Virus hospitalizations are also climbing nationally, with an average of more than 18,400 people, an increase of 20% from two weeks ago. And deaths have ticked up for the first time in weeks, inching upward by 1%, to an average of 371 a day.

If Congress does not approve more money for the domestic response, the official said, then the administration will use funds designated for testing and therapeutics to develop a bare-bones vaccination program that would cover just older Americans and those with compromised immune systems. Officials have said they cannot provide enough boosters for the general population in the fall without more funding.
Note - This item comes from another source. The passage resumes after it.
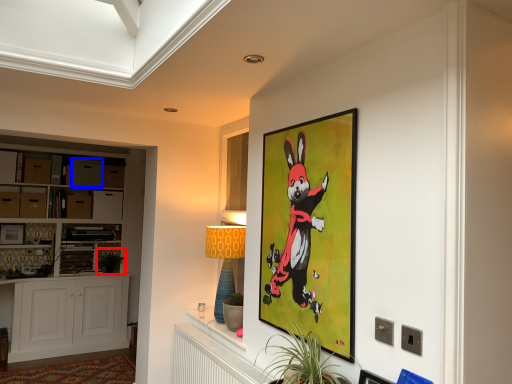
Question: Among these objects, which one is farthest to the camera, plant (highlighted by a red box) or drawer (highlighted by a blue box)?

Choices:
 (A) plant
 (B) drawer

Answer: (A)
Both Moderna and Pfizer are now working on so-called bivalent vaccines that can protect against some known variants. If those vaccines are authorized by federal regulators in time, and if a substantial number of Americans take them or get booster shots that are already authorized, then the fatality rate should drop to less than 0.1% of people who get infected, the official said. But if access to vaccines is limited, then the United States could see hundreds of thousands of deaths, the official said.

Last month, a panel of outside experts who made recommendations to federal regulators grappled with the challenges involved in revamping vaccines, including when such decisions might be made and the uncertainty of which variant of the virus could be dominant in the fall.

The official said testing will be a particular challenge. Test makers are already laying off employees as demand for rapid at-home testing drops. The Strategic National Stockpile needs 1 billion rapid tests going into the fall but will have only 400 million to 500 million without additional funding, the official said.

Information for this article was contributed by Heather Hollingsworth and Ricardo Alonso-Zaldivar of The Associated Press and Sheryl Gay Stolberg of The New York Times.